*Your assignment:*
Your response must be made up of each line in the data below that contains the string "LIST".

*Data extract:*
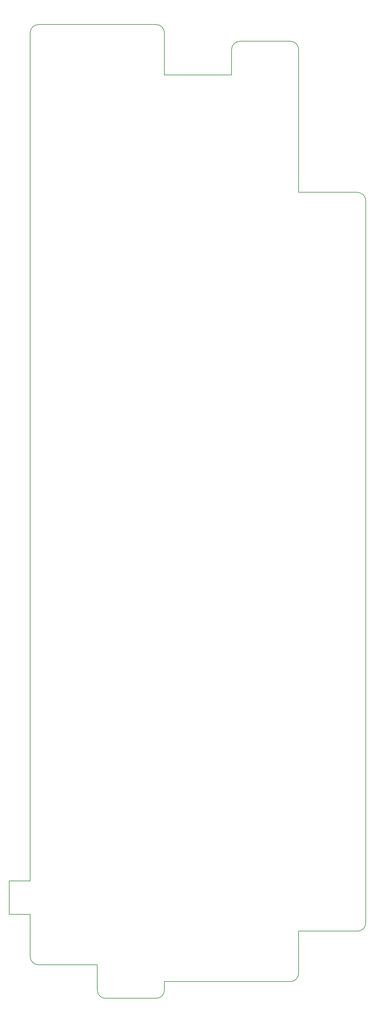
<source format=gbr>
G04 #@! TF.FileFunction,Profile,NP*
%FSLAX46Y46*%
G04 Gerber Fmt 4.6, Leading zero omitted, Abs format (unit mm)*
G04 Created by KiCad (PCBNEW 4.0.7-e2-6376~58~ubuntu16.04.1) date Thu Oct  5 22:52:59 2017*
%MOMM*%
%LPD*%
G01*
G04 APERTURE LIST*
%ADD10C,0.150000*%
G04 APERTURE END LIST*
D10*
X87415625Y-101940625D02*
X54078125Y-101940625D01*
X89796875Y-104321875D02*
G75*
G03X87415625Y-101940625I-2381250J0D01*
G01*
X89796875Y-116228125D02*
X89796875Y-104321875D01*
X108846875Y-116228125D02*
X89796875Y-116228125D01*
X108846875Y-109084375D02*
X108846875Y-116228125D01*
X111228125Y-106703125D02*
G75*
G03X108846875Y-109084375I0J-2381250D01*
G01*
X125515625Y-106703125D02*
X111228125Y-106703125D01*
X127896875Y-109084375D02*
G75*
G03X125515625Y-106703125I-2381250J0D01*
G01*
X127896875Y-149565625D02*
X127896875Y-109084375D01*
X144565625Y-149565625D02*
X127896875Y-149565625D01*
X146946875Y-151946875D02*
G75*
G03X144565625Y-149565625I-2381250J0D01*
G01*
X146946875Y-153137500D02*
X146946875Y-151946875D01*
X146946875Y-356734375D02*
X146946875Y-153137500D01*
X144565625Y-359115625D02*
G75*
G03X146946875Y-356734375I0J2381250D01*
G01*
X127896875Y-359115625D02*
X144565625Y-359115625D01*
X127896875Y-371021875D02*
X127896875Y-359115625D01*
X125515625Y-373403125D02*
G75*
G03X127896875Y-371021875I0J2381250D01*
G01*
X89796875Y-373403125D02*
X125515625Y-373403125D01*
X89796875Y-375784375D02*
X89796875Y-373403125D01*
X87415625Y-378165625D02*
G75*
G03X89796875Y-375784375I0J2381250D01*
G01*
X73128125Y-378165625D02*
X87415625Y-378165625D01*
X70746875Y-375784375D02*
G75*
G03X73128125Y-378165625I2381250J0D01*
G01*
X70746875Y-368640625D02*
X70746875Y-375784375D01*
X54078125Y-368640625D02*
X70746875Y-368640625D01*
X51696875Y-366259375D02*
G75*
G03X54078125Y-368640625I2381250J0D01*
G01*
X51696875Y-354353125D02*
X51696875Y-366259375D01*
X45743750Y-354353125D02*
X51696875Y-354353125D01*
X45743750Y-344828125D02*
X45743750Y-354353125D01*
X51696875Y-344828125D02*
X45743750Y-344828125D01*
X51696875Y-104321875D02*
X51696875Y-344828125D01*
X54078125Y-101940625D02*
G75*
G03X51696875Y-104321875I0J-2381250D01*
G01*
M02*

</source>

*Answer:*
G04 APERTURE LIST*
G04 APERTURE END LIST*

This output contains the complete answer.